(Work to complete):
• 1. Please print the part of the excerpt on NGL production starting with "US NGL raw mix production reached" and going on through "production (Table 1).".
• 2. In the excerpt on NGL production, what did gas plant NGL production average in 2013?

------ Excerpt provided

For the 16-year period 1992-2008, NGL raw mix production was essentially constant, varying within a narrow range of 1.6-1.9 million b/d. US NGL raw mix production began to increase in 2009 and supply growth accelerated in 2011.

Crude oil exploration companies began to apply horizontal drilling and hydraulic fracturing, at first in South Texas in the Eagle Ford shale play in 2007 and then in the mature production basins in West Texas in 2008-09.

With the accelerating application of horizontal drilling to crude oil-prone shale plays and mature reservoirs, crude production became the primary factor in the growth in NGL rich-gas production and gas plant NGL production. Furthermore, whereas growth in nonassociated gas production has become more geographically diverse, growth in crude oil production and gas plant NGL production has been concentrated in a few states.

In this article series, Texas Railroad Commission statistics will be the source for associated gas production data for Texas. EIA has recently implemented major changes to its data collection system for natural gas production; its statistics now include NGL-rich gas produced in conjunction with crude oil from shale plays with all natural gas from all shale plays.

This change has already resulted in understatement of NGL-rich gas production in Texas and other key crude oil producing states including Colorado, North Dakota, Oklahoma, and New Mexico. As North Dakota along with other key states continues to build out its gas pipeline infrastructure and gas processing capacity and as throughput rates increase, this article series will also utilize state association data to obtain a more accurate estimate of associated gas production.

Texas has been the leading source of growth in domestic crude oil production since 2008. EIA statistics show crude oil production in Texas increased by 1.8 million b/d during 2007-13. According to statistics from the Texas Railroad Commission, associated gas production in Texas increased by almost 3 bcfd during 2007-13. Associated gas production increased by 250-275 MMcfd in Oklahoma, 175-225 MMcfd in New Mexico, 250-275 MMcfd in Colorado and Wyoming, and 725-775 MMcfd in North Dakota.

NGL raw mix production

US NGL raw mix production reached 1.78 million b/d in 2008. Gas plant production increased by 774,600 b/d (43.5%) during 2009-13. Gas plant NGL production averaged 2.56 million b/d in 2013.

Gas plant NGL production along the Gulf Coast reached 1.12 million b/d in 2008 and increased by 504,500 b/d (45%) during 2009-13. The growth in NGL production in the Gulf Coast accounted for 65.1% of US gas plant NGL supply growth. Within the region, NGL raw mix production in Texas increased by 536,900 b/d, but production in Louisiana declined by 16,300 b/d and production in New Mexico declined by 16,000 b/d.

In Texas, growth in rich-gas production—associated gas production in West Texas and South Texas—was the primary factor in the growth in NGL production (Table 1).

NGL raw mix production also increased in two other regions.

------------
------ Data records

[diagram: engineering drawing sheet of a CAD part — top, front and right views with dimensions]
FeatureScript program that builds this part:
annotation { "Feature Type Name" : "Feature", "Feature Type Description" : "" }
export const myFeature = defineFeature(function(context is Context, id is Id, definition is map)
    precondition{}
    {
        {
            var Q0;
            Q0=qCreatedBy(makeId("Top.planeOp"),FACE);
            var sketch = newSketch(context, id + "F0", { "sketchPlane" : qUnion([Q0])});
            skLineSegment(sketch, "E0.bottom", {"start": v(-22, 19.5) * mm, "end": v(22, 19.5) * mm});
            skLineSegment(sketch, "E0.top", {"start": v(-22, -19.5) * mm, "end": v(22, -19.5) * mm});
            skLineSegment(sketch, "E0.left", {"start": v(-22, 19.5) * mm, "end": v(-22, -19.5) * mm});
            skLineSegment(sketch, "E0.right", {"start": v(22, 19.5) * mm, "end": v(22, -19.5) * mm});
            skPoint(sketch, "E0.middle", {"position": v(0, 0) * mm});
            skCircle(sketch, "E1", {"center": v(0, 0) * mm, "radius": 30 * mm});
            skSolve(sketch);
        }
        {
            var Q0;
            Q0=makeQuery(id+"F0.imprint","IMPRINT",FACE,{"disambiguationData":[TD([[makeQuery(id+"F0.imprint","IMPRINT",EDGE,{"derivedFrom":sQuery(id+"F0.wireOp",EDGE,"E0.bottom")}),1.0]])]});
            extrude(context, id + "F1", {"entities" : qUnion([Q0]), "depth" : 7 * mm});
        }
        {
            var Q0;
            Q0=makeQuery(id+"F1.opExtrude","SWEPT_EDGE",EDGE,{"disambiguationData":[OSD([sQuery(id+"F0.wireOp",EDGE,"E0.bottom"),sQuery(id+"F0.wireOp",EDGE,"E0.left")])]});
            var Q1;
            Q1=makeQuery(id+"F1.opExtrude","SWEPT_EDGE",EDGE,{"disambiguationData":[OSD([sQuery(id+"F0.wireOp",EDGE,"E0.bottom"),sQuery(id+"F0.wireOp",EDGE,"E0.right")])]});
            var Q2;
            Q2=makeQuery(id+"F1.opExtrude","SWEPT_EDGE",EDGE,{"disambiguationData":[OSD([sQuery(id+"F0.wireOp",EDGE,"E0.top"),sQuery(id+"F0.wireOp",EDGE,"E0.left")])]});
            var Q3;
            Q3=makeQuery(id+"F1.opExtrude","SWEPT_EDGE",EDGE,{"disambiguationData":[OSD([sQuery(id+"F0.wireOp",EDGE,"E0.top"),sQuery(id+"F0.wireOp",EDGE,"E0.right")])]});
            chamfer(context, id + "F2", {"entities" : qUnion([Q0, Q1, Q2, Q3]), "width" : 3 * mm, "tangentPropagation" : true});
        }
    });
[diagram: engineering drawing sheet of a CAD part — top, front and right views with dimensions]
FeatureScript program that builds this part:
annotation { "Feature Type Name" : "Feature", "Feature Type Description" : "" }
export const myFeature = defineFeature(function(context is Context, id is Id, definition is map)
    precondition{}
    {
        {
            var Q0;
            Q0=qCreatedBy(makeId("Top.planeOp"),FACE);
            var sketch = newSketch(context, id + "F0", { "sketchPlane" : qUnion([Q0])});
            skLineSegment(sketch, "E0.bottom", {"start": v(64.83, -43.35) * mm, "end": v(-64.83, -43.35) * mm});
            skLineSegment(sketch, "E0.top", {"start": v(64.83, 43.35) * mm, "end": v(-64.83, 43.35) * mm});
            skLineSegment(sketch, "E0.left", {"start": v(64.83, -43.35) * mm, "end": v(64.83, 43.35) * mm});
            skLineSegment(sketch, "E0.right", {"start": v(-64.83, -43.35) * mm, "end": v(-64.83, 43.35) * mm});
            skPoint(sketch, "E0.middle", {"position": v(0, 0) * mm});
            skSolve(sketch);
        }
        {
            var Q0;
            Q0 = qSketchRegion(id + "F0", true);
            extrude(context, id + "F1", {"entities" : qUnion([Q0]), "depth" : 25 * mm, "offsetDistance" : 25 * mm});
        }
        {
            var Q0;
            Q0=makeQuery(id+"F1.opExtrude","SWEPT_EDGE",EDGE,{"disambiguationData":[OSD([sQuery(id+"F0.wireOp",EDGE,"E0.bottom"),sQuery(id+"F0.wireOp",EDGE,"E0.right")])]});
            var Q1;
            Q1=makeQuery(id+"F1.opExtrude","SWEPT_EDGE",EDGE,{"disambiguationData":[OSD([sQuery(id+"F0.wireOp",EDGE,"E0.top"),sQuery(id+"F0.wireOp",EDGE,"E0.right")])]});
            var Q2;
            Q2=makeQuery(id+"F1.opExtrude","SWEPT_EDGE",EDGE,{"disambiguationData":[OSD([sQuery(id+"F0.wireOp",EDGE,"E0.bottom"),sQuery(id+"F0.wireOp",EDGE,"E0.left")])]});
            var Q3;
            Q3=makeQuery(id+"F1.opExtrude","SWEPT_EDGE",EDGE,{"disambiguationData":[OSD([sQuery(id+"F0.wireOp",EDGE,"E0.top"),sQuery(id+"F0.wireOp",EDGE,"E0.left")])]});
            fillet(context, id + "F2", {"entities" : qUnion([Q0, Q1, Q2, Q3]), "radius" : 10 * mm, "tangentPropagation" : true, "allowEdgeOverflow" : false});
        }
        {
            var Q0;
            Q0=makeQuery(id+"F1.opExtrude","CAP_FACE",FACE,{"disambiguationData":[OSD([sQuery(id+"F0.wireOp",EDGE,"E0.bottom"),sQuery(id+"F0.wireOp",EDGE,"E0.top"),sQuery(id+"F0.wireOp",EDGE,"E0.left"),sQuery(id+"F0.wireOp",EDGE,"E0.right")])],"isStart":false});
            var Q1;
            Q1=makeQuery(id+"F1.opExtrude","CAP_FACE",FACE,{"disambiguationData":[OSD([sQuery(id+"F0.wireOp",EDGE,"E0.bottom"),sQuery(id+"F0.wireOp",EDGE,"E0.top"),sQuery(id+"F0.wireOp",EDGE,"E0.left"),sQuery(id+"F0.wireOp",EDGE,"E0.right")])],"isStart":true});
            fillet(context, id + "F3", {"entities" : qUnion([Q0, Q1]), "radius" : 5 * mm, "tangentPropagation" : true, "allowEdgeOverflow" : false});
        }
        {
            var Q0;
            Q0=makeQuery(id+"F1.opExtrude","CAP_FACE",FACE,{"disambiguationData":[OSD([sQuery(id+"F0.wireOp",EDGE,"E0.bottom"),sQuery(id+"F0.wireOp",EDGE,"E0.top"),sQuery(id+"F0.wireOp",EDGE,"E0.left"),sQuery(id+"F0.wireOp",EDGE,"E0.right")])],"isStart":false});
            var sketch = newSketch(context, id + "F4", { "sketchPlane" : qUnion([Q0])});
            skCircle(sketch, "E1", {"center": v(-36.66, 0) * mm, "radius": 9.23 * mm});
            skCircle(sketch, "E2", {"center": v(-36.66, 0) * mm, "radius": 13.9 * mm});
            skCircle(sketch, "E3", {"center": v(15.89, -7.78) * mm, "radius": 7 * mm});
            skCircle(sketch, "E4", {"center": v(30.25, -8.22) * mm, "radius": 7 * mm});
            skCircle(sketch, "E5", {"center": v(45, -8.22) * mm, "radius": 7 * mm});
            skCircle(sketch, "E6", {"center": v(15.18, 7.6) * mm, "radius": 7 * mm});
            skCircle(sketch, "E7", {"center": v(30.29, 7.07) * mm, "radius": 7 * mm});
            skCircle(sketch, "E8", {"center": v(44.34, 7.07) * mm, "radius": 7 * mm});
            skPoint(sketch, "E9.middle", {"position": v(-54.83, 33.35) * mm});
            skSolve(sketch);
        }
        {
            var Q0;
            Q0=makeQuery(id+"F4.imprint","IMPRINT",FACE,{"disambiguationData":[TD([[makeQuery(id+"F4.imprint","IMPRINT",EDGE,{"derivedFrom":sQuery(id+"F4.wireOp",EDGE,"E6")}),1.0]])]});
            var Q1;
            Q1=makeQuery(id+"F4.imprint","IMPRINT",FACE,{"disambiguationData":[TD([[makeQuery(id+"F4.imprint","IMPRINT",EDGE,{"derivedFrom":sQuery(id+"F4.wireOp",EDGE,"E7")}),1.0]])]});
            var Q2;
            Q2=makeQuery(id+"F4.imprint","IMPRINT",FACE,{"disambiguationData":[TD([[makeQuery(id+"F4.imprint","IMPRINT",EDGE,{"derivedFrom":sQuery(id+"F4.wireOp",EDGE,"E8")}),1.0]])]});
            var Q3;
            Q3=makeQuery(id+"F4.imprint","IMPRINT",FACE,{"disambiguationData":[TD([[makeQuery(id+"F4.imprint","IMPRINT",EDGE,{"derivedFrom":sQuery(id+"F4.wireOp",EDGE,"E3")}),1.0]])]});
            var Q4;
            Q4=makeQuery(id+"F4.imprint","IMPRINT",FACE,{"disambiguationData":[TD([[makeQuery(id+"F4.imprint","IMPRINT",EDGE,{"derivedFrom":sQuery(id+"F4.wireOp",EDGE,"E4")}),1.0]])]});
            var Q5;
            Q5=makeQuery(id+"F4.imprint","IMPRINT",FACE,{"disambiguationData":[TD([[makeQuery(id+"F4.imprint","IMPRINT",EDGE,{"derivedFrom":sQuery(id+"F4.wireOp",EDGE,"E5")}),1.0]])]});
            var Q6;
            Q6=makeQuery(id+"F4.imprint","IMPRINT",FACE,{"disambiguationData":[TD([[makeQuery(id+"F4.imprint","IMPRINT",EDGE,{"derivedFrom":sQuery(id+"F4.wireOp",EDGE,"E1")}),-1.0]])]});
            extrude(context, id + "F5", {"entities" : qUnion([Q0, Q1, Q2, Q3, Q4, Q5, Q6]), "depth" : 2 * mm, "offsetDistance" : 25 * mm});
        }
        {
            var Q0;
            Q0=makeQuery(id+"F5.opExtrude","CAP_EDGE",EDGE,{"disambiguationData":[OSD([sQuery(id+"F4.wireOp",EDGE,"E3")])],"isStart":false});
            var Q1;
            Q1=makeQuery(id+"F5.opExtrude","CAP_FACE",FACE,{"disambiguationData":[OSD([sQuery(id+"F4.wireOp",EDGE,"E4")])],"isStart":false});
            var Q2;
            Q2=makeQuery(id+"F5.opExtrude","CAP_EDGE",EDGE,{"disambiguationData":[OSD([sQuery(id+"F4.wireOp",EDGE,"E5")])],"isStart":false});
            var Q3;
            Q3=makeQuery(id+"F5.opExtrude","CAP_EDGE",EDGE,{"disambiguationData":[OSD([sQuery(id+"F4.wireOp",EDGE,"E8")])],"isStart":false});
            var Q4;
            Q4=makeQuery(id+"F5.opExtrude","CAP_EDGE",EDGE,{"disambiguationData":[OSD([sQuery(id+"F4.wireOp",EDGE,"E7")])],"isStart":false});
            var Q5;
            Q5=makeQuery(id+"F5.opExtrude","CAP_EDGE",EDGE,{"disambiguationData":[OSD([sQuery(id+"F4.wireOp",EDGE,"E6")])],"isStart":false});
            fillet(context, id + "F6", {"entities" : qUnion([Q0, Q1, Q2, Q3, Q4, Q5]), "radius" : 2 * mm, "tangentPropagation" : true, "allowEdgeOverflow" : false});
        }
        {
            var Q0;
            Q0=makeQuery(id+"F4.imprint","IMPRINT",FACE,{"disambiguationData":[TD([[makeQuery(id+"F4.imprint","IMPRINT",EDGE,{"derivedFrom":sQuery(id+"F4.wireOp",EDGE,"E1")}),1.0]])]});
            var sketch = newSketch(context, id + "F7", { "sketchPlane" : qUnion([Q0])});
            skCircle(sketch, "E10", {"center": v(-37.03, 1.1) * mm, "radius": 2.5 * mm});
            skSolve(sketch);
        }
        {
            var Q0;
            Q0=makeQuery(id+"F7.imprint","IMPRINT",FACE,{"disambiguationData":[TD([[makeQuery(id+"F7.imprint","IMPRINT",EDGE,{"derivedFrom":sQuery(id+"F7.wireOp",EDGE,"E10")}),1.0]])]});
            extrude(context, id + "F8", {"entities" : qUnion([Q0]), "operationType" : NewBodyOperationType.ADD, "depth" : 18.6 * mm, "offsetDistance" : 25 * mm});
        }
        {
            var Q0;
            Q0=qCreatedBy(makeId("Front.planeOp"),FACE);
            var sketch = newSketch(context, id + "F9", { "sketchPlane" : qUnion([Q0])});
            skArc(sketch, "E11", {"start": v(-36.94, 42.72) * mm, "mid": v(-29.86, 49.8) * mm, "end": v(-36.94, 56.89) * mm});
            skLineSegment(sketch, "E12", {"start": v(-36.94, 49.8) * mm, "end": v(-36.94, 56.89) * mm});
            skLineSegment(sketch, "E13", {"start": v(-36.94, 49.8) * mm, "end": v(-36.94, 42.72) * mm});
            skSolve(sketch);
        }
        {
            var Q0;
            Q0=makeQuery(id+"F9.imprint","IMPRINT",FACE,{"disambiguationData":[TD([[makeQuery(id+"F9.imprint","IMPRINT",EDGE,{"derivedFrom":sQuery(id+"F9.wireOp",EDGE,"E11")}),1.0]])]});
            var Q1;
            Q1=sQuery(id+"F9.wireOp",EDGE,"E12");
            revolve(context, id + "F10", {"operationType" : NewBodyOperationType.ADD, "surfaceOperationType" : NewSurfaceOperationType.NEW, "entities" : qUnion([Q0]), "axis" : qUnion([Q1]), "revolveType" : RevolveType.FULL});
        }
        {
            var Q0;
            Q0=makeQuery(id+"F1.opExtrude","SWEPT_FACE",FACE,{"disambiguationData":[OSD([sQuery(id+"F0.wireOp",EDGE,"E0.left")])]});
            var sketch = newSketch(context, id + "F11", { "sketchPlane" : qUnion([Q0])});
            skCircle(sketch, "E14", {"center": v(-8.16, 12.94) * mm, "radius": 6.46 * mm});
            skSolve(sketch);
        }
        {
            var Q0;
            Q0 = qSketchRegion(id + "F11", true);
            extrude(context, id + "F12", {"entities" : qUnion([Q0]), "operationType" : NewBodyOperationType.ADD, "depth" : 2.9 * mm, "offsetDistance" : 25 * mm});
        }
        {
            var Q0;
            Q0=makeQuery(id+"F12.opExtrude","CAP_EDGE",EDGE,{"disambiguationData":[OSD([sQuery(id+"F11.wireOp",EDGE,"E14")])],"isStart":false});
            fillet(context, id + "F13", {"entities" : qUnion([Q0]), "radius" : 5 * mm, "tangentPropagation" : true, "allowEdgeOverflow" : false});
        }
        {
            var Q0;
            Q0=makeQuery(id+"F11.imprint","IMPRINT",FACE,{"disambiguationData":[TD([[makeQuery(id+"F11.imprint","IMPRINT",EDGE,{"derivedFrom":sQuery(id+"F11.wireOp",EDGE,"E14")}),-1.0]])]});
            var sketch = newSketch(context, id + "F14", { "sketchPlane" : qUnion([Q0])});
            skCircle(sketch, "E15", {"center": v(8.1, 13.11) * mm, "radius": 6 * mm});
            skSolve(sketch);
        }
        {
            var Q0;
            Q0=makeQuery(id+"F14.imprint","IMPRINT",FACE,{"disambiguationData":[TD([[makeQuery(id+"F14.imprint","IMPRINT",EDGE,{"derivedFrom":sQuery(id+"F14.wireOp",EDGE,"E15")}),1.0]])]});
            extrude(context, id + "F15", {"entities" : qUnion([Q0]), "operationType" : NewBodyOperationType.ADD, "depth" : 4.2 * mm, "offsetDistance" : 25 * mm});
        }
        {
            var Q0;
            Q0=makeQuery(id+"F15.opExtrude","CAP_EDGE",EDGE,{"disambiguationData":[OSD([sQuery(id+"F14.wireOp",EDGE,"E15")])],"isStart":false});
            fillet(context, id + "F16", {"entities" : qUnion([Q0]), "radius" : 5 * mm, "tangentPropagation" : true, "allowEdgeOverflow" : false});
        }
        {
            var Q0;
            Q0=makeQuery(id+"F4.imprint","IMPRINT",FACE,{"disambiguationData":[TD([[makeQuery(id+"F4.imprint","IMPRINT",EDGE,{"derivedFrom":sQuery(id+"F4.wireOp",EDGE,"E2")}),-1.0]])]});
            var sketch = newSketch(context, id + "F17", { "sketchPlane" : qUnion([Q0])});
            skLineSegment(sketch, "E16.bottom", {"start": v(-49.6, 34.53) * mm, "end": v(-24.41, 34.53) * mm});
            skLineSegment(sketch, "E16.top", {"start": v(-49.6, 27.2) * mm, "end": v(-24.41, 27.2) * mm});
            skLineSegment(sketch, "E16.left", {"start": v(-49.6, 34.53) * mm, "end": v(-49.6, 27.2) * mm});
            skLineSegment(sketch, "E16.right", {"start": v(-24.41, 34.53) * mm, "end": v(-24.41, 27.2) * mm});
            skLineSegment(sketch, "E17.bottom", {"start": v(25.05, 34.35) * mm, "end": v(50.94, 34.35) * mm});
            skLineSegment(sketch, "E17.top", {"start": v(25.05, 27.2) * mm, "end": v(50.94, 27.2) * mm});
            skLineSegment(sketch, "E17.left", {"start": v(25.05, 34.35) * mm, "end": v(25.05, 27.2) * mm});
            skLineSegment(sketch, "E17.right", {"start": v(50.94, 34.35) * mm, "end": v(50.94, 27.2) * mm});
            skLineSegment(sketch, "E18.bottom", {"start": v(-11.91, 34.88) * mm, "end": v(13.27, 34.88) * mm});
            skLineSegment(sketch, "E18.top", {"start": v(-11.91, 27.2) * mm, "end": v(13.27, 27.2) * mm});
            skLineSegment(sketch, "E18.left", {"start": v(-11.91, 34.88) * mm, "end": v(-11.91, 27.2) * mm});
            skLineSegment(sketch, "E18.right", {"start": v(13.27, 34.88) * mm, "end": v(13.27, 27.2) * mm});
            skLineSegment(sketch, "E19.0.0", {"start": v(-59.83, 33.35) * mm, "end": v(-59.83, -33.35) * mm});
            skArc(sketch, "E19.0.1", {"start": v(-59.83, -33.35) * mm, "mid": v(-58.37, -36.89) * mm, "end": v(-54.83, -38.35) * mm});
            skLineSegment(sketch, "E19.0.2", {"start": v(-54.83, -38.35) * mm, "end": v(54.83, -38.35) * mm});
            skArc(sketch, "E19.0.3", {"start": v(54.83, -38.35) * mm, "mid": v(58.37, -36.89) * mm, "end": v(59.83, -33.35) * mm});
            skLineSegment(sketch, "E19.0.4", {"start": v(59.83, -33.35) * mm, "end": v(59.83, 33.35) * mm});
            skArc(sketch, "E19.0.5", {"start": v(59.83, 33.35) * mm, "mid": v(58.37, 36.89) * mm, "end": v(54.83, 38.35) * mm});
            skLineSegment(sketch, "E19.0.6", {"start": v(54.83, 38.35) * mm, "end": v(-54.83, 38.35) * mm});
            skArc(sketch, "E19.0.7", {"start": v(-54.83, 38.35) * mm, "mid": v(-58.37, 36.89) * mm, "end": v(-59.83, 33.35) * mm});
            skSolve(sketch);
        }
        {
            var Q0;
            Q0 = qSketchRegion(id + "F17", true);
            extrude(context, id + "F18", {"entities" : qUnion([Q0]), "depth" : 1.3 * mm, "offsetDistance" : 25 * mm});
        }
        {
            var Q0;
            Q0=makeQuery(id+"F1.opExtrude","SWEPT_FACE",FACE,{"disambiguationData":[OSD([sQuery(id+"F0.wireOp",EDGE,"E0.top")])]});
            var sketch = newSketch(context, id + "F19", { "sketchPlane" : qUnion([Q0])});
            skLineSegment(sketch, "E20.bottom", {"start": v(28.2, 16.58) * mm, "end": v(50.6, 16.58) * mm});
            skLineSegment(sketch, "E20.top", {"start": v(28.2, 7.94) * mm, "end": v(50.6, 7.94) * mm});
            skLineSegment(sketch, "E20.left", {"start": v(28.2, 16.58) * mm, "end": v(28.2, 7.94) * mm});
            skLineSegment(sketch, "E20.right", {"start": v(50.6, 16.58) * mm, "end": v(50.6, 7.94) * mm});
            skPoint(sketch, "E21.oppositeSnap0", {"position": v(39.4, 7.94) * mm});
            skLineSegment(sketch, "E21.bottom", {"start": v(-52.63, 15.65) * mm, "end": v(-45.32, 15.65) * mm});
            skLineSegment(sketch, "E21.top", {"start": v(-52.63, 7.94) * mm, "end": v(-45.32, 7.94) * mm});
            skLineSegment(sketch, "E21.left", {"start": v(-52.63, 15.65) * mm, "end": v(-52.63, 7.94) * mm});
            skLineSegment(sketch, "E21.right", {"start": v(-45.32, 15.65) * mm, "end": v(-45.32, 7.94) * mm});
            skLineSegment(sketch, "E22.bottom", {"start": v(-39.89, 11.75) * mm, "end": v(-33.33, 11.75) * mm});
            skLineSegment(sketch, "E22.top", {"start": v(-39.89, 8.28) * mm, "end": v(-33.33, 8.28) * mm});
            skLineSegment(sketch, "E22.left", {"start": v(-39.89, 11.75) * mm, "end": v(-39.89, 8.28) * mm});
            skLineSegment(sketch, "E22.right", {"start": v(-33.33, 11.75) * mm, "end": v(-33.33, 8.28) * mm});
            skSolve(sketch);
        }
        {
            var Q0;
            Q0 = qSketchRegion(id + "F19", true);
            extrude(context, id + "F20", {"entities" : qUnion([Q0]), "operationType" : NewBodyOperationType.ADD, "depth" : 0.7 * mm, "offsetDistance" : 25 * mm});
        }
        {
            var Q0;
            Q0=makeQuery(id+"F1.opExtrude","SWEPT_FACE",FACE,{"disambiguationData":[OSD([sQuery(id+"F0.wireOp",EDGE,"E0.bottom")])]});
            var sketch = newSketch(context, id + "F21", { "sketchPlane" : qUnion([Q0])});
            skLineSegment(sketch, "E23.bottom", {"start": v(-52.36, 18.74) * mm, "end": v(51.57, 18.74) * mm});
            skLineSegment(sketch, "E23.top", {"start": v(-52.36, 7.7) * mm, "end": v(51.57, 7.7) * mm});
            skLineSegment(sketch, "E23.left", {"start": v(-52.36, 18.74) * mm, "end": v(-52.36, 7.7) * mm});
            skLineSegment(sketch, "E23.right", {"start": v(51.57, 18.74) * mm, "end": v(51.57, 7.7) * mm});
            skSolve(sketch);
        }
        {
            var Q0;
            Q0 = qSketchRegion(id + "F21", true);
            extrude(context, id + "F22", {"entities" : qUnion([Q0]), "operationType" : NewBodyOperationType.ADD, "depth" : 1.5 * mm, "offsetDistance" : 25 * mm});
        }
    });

------------

(Solutions in order):
• 1.
US NGL raw mix production reached 1.78 million b/d in 2008. Gas plant production increased by 774,600 b/d (43.5%) during 2009-13. Gas plant NGL production averaged 2.56 million b/d in 2013.

Gas plant NGL production along the Gulf Coast reached 1.12 million b/d in 2008 and increased by 504,500 b/d (45%) during 2009-13. The growth in NGL production in the Gulf Coast accounted for 65.1% of US gas plant NGL supply growth. Within the region, NGL raw mix production in Texas increased by 536,900 b/d, but production in Louisiana declined by 16,300 b/d and production in New Mexico declined by 16,000 b/d.

In Texas, growth in rich-gas production—associated gas production in West Texas and South Texas—was the primary factor in the growth in NGL production (Table 1).

• 2. 2.56 million b/d.